Using ballistics evidence in conjunction with earlier testimony by Maryland's chief medical examiner, the attorneys sought to show that a 7-inch-wide shotgun pellet pattern in the abdomen of the slain suspect was consistent with that of a 12-gauge shotgun fired from 12 feet away.
Examiner Russell Fisher testified earlier that the suspect, identified as William H. Matthews, 18, was hit by Vasco's 12-gauge gun from a distance of 10 to 16 feet. Fisher's testimony was calculated to offset claims by the plaintiffs suing Vasco and two other officers that Vasco gratuitously shot Matthews with "murderous force" in a close-range "coup de grace" after Matthews had already been mortally wounded by another officer.
Matthews' family and the family of another man shot and killed by police in a series of so-called "death squad" holdups of convenience stores in 1967 have sued police for $9 million, claiming the officers directed informants to recruit participants for the holdups and then "lay in ambush" for them at the targeted stores.
Police have denied the allegations, contending the informants came to them with tips about planned holdups and officers then routinely staked out the stores.

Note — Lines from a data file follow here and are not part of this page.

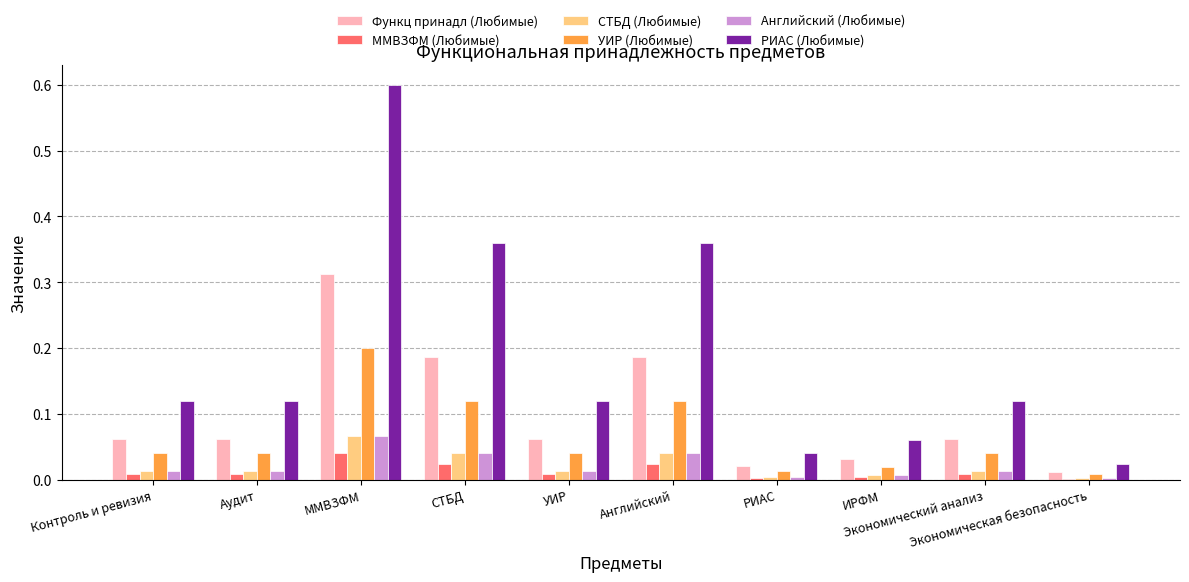

What is the sum of the РИАС (Любимые) values at ММВЗФМ and Контроль и ревизия?

0.7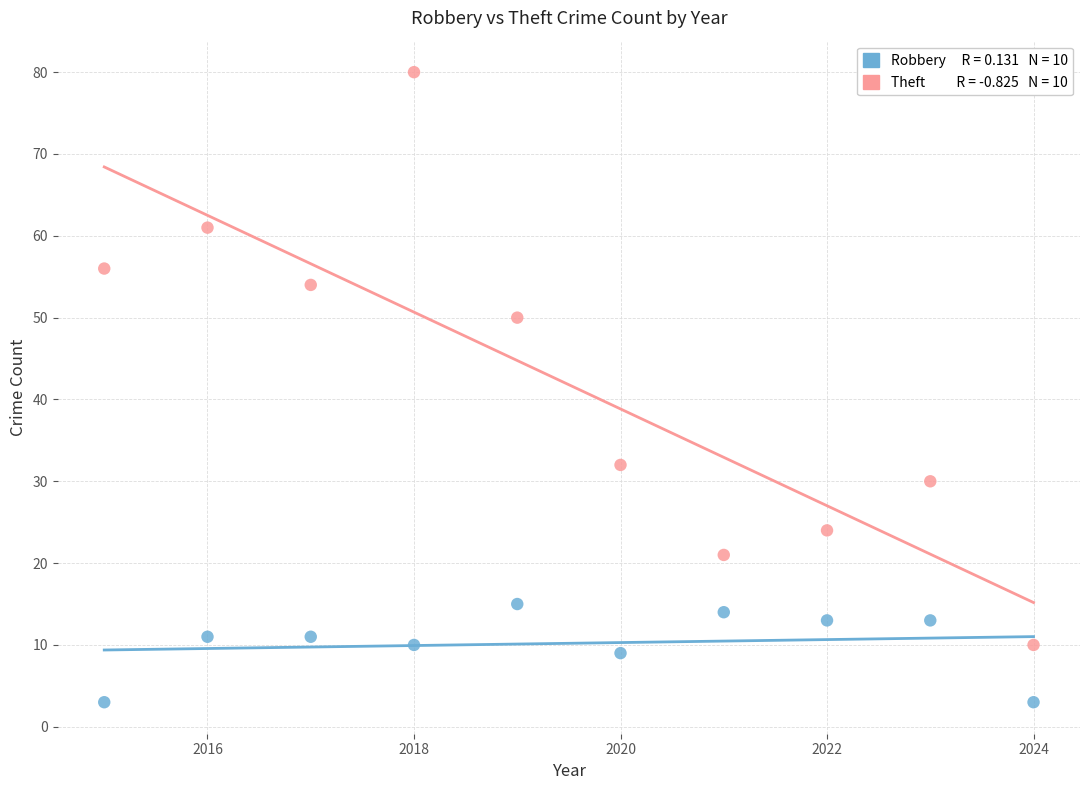

Across all data points, what is the range of Y values (max minus min)?

77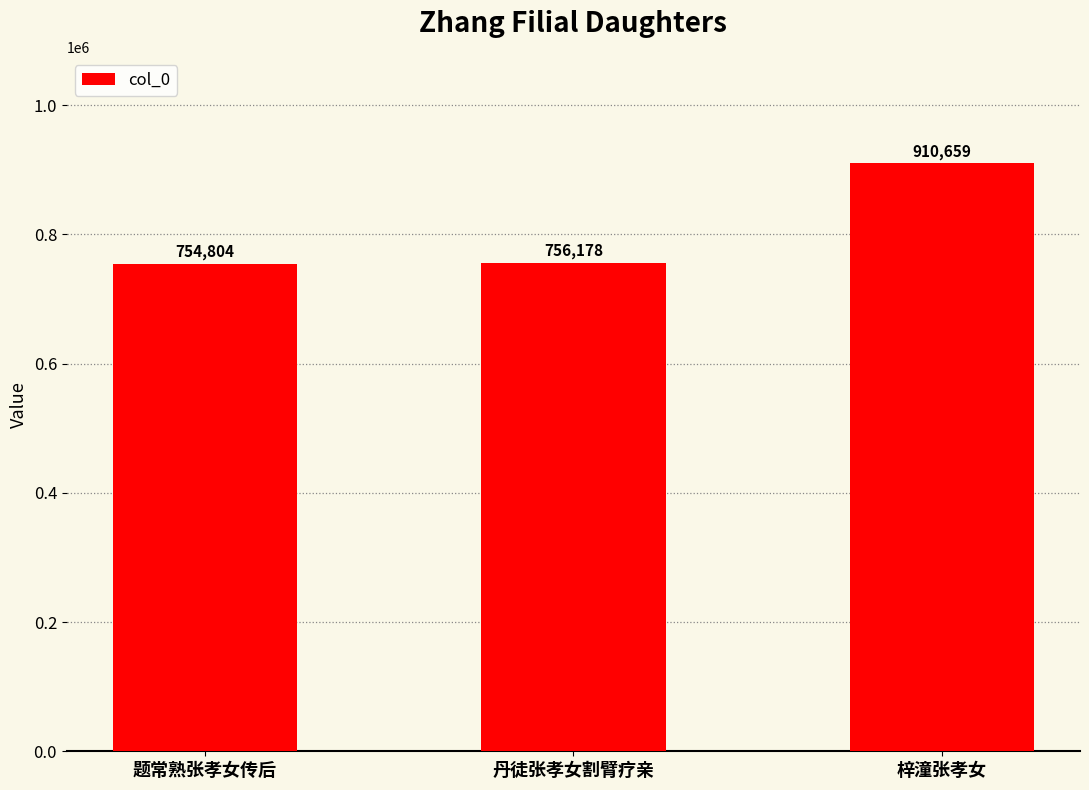

What is the smallest value displayed?

754804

Matthews, who was armed, was shot and killed on June 8, 1967, during an attempted robbery of a High's dairy store at 9101 Riggs Rd. in Adelphi. Plaintiffs say he was lured to the scene by informant Gregory Gibson on instructions from Vasco. Vasco has said he shot Matthews as Matthews crawled toward a pistol that had been knocked out of his hand by the impact of the first blast of shotgun fire.
Plaintiffs' attorney R. Kenneth Mundy challenged today's ballistics evidence, contending that horizontal test firings into a perpendicular target are significantly different from the actual shooting in which Vasco fired downward at Matthews on the floor of the store.

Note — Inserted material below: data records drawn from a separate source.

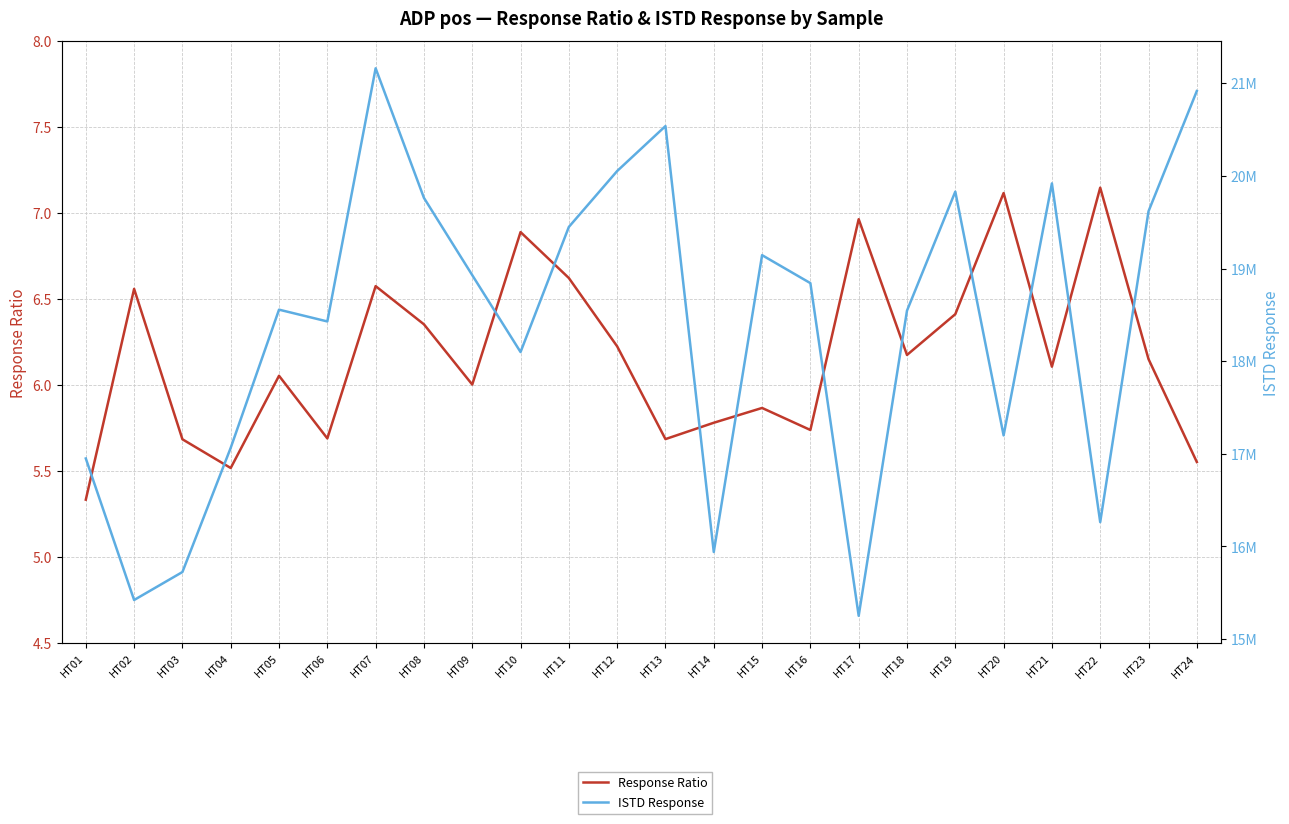

True or false: Response Ratio has more than 0 interior local peaks.

True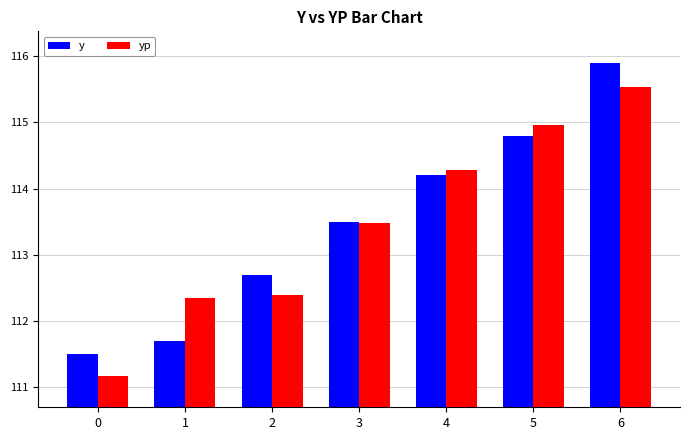

Count the number of data series in this chart.

2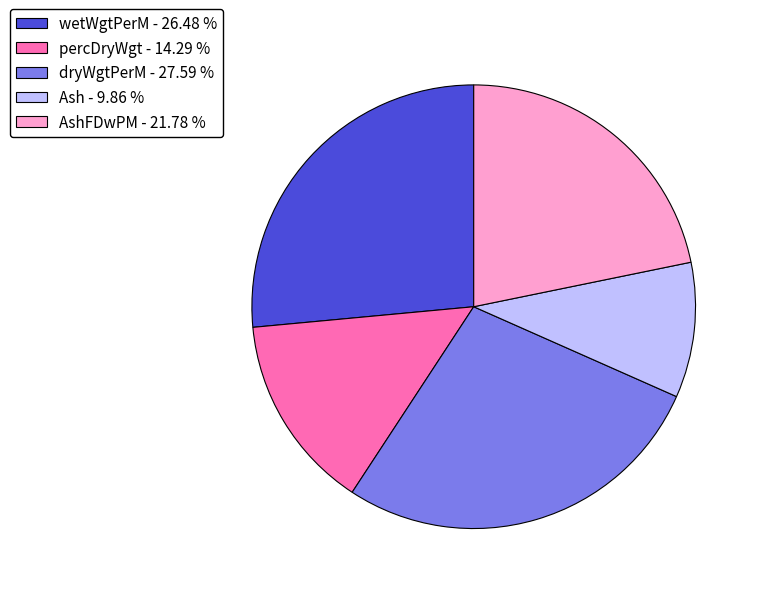

Which has a higher value, dryWgtPerM - 27.59 % or wetWgtPerM - 26.48 %?

dryWgtPerM - 27.59 %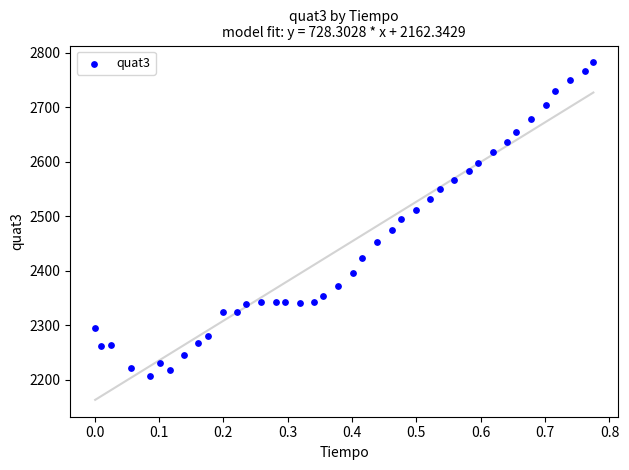

What is the range of Y values (max minus min)?

576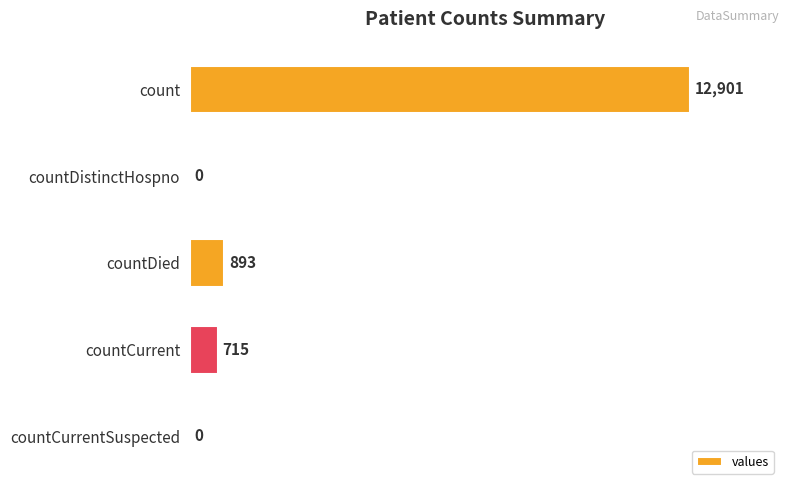

Reading top to bottom, what are all the values shown in this chart?

count=12901	countDistinctHospno=0	countDied=893	countCurrent=715	countCurrentSuspected=0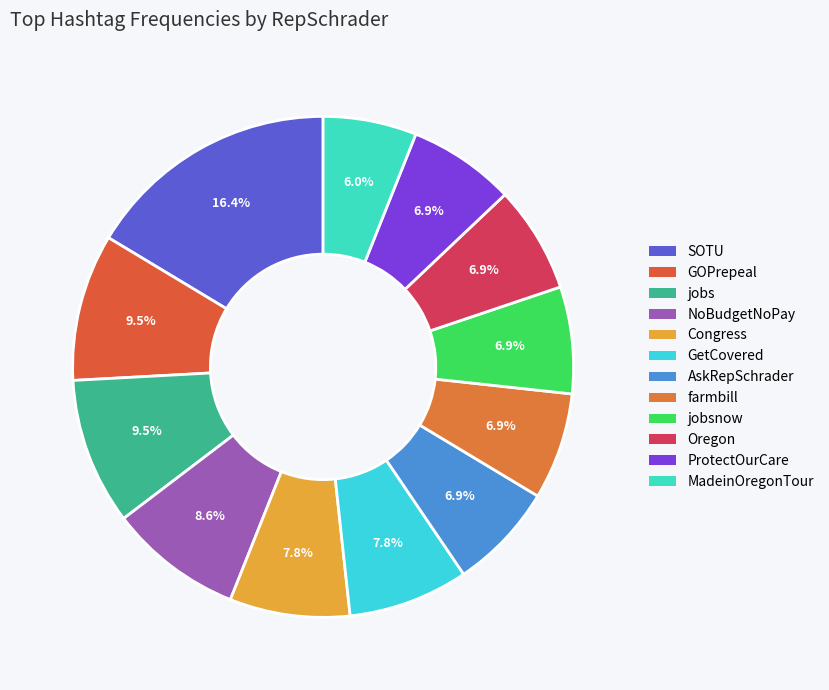

To the nearest percent, what portion does NoBudgetNoPay represent?

9%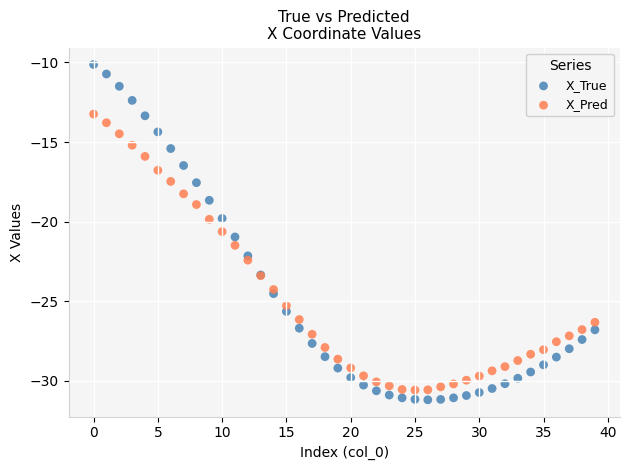

Which series contains the highest Y value?

X_True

In another challenge to the plaintiffs' case against the police, a former 7-Eleven store clerk testified about a bizarre holdup in 1966 that ultimately led to the arrest of informant Gibson.
Defendants say the clerk's testimony undermines Gibson's claim that he was never involved in a robbery before the High's 1967 holdup when he was an informant.
Michael N. Hoffman, 37, said a man answering Gibson's description entered the 7-Eleven on University Boulevard where Hoffman was a clerk, brandished a chrome-plated pistol and cleaned out the cash registers. Just as he finished filling a paper bag with the cash, Hoffman said, an "Oriental" customer came into the store for a cup of coffee, apparently unaware of the holdup. Hoffman said he asked the robber to give back some of the money "in case I had to make change for the customer."
The customer completed his purchase and left. Then, Hoffman said he turned to the robber, who by now had pocketed his pistol, and asked to see it again, telling him he "didn't believe it was real." Hoffman said the robber showed him the weapon and Hoffman peered down its barrel.
"I know it's hard to believe," Hoffman told the jury. "It was stupid . . . . But I was just a kid, 20, you know." He said his curiosity was satisfied when he saw what appeared to be "real bullets" in the pistol. The robber then started to leave but turned at the last moment and asked Hoffman for a carton of cigarettes, Hoffman said. Hoffman complied, and the robber left.
Two months later, Gibson was arrested but charges were dropped after he became a police informant.